When I was in Kindergarten, our school introduced after school classes in Japanese. This was pretty unusual for a government school in Australia at the time, where most of my classmates grew up monolingual – speaking only English at home and in school. I don’t remember much about the classes except for a small laminated card of the hiragana characters, and the orange striped cover of a square-paged exercise book. And origami. Lots of origami flowers. We moved house and changed schools not long afterwards, and I forgot that I had even taken those classes. But they must have made an impact on me… When it was time to choose my language major for High School, Japanese was top of my list, winning over French, German, Italian, Spanish and Auslan (Australian Sign Language).

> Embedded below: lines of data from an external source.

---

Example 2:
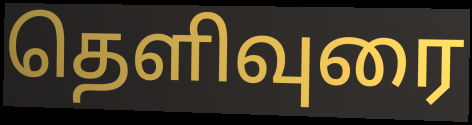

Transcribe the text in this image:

தெளிவுரை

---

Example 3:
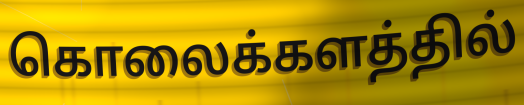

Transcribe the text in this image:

கொலைக்களத்தில்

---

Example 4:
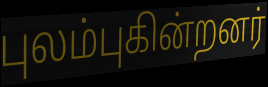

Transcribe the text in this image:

புலம்புகின்றனர்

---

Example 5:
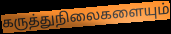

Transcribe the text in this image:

கருத்துநிலைகளையும்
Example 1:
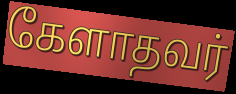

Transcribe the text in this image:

கேளாதவர்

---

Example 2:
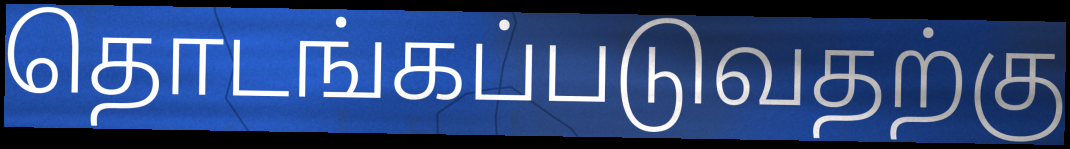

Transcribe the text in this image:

தொடங்கப்படுவதற்கு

I continued studying Japanese for 6 years of high school, then three years of university, eventually living in Japan as an exchange student.

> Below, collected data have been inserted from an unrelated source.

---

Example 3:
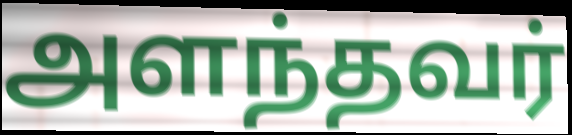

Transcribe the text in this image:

அளந்தவர்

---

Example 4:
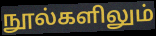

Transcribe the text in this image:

நூல்களிலும்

During that time I went through the radical transition from competent learner to fluent speaker, and felt my mind shift gears to accommodate new ways of perceiving, ways of thinking, ways of being in the world, and ways of being myself. That transition is the main reason I am a language scientist today. As a developmental psycholinguist I investigate how minds develop in the context of their languages, and the sensory worlds they bring. We should value every chance for a developing mind to wrap itself around the shapes and sounds of language.
I recently spotted the orange striped cover of one of those exercise books on a trip to my family home. Inside was a treasure trove of early word learning attempts. Fleeting chances for the seed of a word to take root. Living away from Japan for some time now, my Japanese is getting rusty. But occasional words still sprout unexpectedly in my English sentences – wildflowers bursting into the light … genki… pittari… tappuri… And I am still obsessed with origami.